In a case from Northern California, a divided U.S. Supreme Court ruled Tuesday that police can pull a driver over based on an anonymous tip that he had forced another motorist off the road -- evidence, the court said, that he might be drunk and dangerous.

The 5-4 ruling upheld the convictions of two brothers from Mendocino County whose pickup truck was stopped by the California Highway Patrol on state Highway 1 in August 2008 after another driver called 911 to report that the pickup had just run her off the road.

After following the truck for five minutes, an officer pulled the driver over, smelled marijuana, and found 30 pounds of the drug in the truck bed, the court said.
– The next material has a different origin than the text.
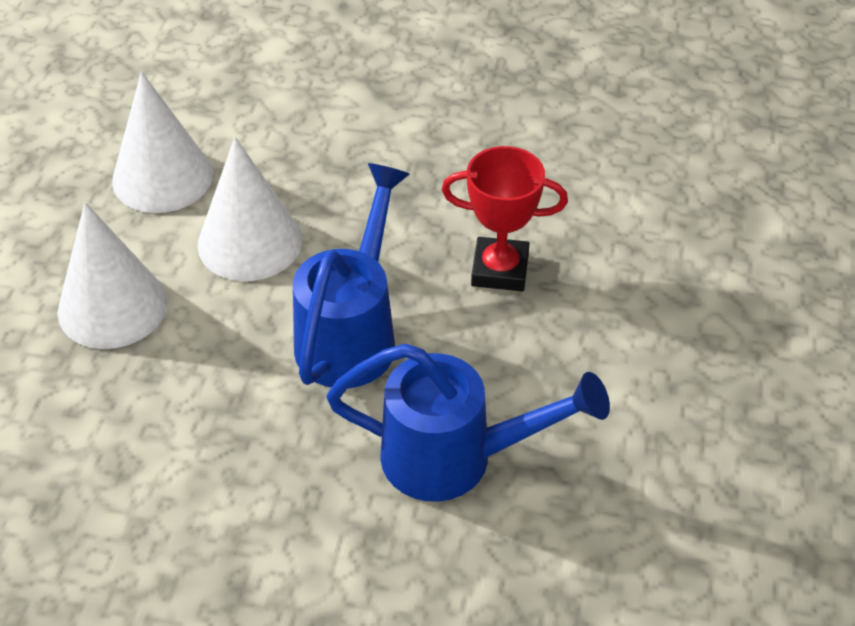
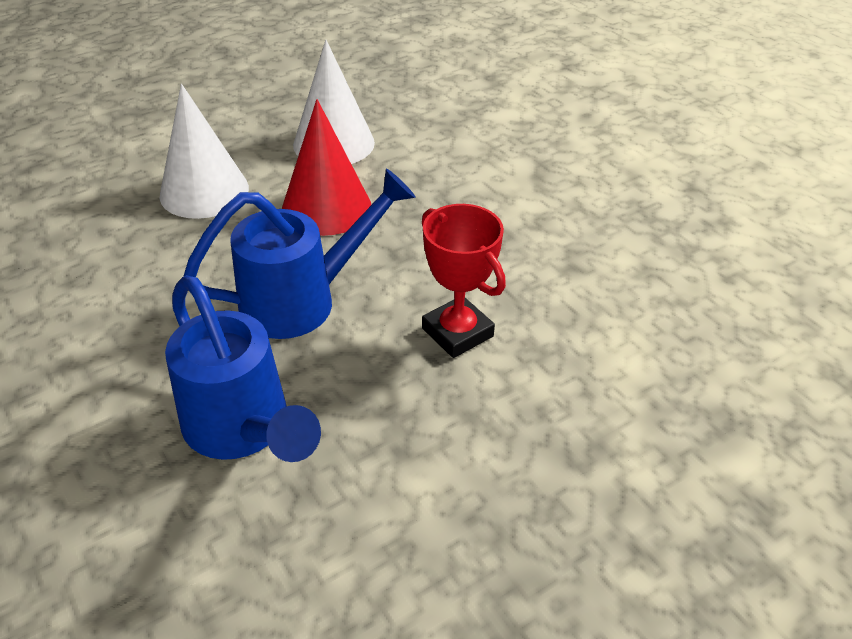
camera: 45 degrees right, 5 degrees down
(249, 242) = (326, 207): white cone -> red cone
The driver, Lorenzo Prado Navarette, and his brother and passenger, Jose, pleaded guilty to transporting marijuana and were sentenced to 90 days in jail. They appealed, claiming the officer had no legal grounds for the stop.

California courts upheld the convictions, but the Supreme Court granted review to address two issues: whether an anonymous, uncorroborated 911 call is reliable enough to justify a vehicle stop, and whether being forced off the road is a sign that the other driver poses an ongoing danger, allowing police to stop the vehicle without any other evidence of wrongdoing.
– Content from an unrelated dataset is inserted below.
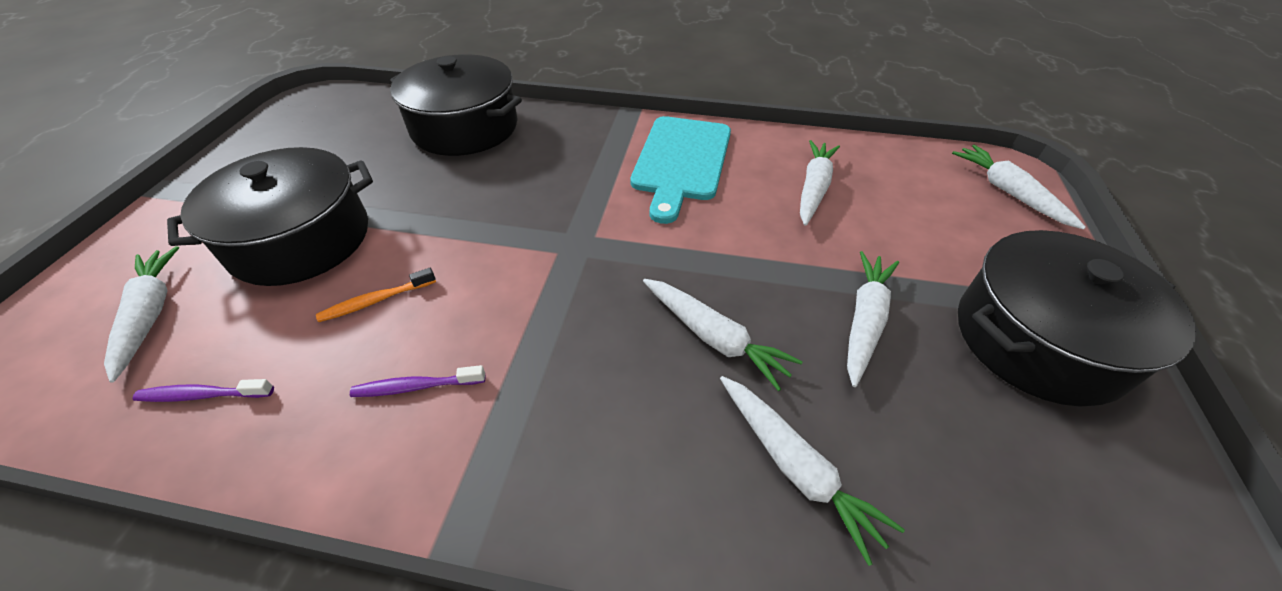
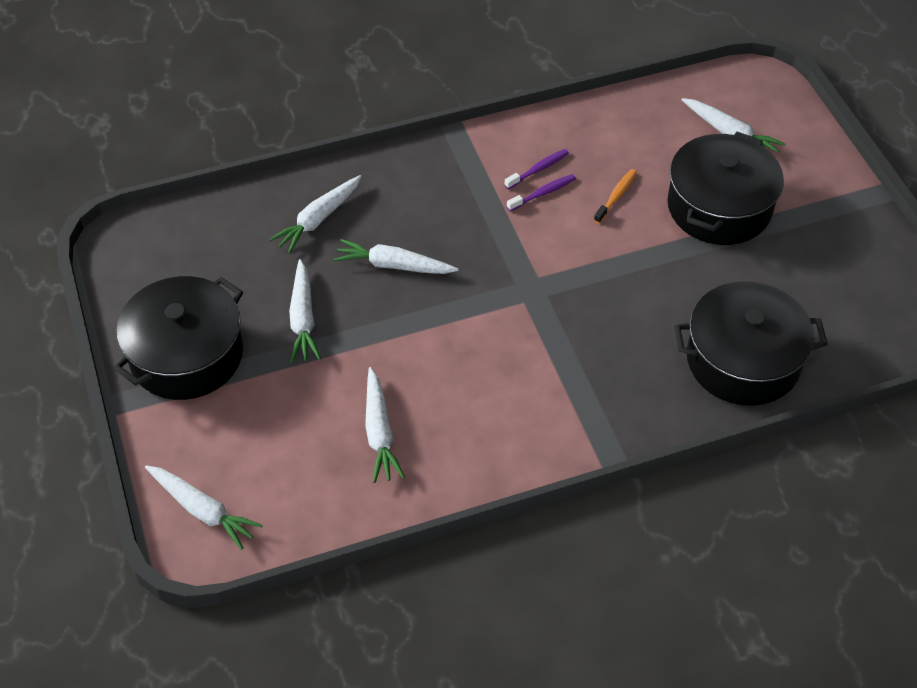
camera: 150 degrees right, 5 degrees up
(203, 395) = (639, 121): purple toothbrush -> purple toothbrush (543, 193)
(681, 161) = (512, 411): turquoise cutting board -> none
(795, 467) = (318, 219): white carrot -> white carrot turned 75 degrees counterclockwise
The majority, led by Justice Clarence Thomas, answered yes to both questions.

The caller's description of the pickup and its license number, her use of the emergency calling system, and the CHP's ability to locate the suspect vehicle 18 minutes after the 911 call were all indications that the information was reliable, Thomas said.
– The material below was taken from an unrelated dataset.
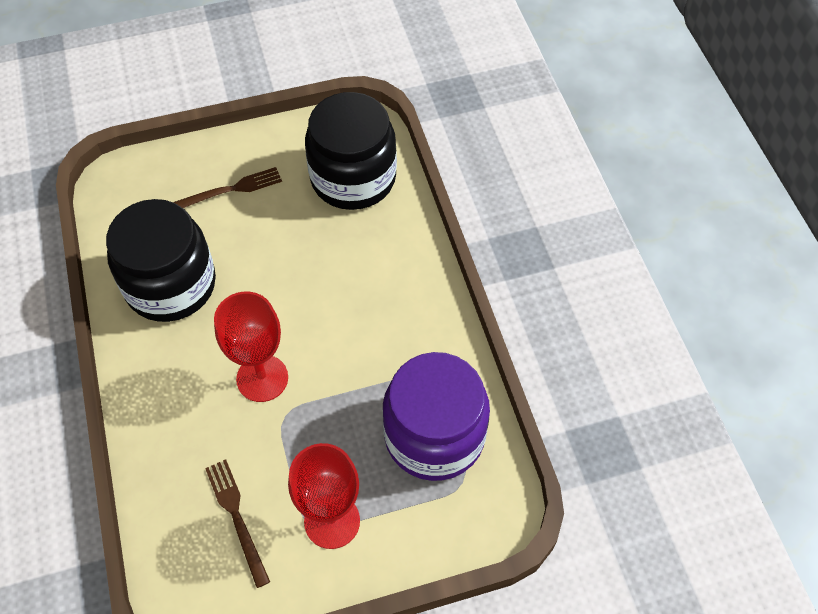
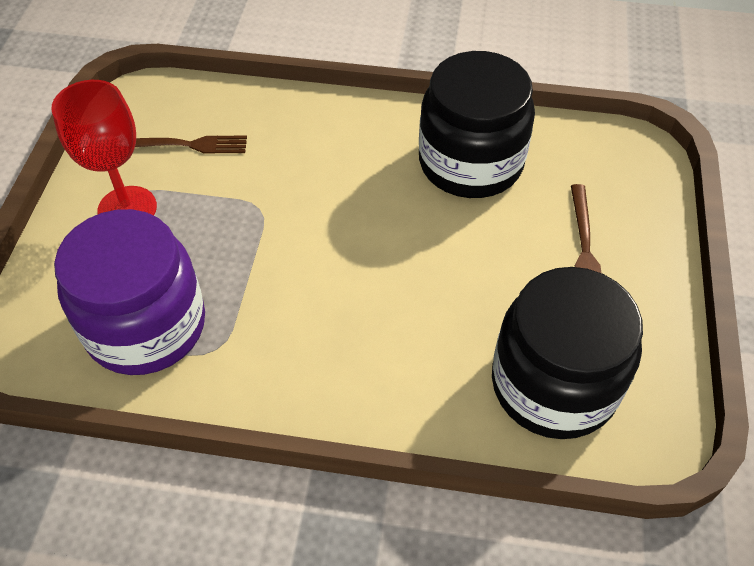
camera: 115 degrees right, 5 degrees down
(262, 378) = (313, 203): red goblet -> none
Running another vehicle off the road, he said, "suggests lane-positioning problems, decreased vigilance, impaired judgment," all signs of drunken driving.

Dissenters, led by Justice Antonin Scalia, said anonymous accusations are inherently doubtful, and the caller in this case gave no indication that the other driver was drunk.

"The truck might have swerved to avoid an animal, a pothole, or a jaywalking pedestrian," Scalia said. Even if the driver was acting recklessly or intentionally, he said, intoxication was an "unlikely reason," and far too improbable to justify a vehicle stop.

"Drunken driving is a serious matter, but so is the loss of our freedom to come and go as we please without police interference," said Scalia, joined by the more liberal Justices Ruth Bader Ginsburg, Sonia Sotomayor and Elena Kagan. Thomas was joined by Chief Justice John Roberts and fellow conservatives Anthony Kennedy and Samuel Alito, along with the more liberal Justice Stephen Breyer.

The defendants' lawyer, Paul Kleven, said the ruling makes it easier for anonymous tipsters to "call in and sic police on people they don't like."

Nick Pacilio, spokesman for California Attorney General Kamala Harris, whose office argued the case for the prosecution, said, "We are pleased with the court's ruling, which supports the hard work of law enforcement."